Could you put the stretch of the data from the line containing "الذي يتحول فيه الزوج إلى سيّد للمرأة لا تملك" through the line containing "أردنا أن نكون واعين وأن نكون رساليين في" into a numbered list, skipping any blank lines?

Collected data:

..........

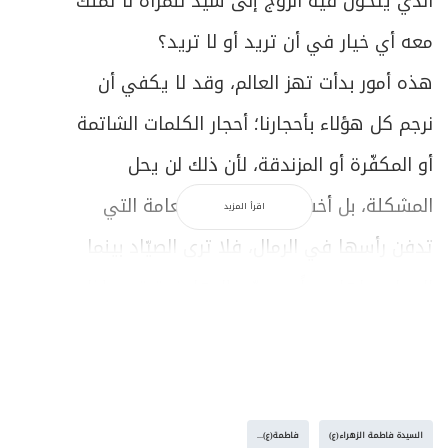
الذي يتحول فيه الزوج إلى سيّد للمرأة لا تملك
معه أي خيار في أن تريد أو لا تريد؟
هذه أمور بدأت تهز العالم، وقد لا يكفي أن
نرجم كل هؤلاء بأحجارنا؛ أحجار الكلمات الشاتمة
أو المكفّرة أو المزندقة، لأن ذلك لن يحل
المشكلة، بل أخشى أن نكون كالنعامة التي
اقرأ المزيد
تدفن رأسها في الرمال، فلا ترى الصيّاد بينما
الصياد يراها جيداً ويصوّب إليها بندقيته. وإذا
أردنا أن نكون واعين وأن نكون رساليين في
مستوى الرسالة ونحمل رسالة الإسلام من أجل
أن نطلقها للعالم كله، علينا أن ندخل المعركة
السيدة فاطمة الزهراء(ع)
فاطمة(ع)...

..........

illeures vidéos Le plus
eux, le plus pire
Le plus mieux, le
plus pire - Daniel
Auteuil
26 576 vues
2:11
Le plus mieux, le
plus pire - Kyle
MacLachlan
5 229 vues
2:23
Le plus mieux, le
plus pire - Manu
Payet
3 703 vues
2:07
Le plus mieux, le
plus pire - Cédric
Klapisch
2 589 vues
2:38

..........

** The completed task **
1. الذي يتحول فيه الزوج إلى سيّد للمرأة لا تملك
2. معه أي خيار في أن تريد أو لا تريد؟
3. هذه أمور بدأت تهز العالم، وقد لا يكفي أن
4. نرجم كل هؤلاء بأحجارنا؛ أحجار الكلمات الشاتمة
5. أو المكفّرة أو المزندقة، لأن ذلك لن يحل
6. المشكلة، بل أخشى أن نكون كالنعامة التي
7. اقرأ المزيد
8. تدفن رأسها في الرمال، فلا ترى الصيّاد بينما
9. الصياد يراها جيداً ويصوّب إليها بندقيته. وإذا
10. أردنا أن نكون واعين وأن نكون رساليين في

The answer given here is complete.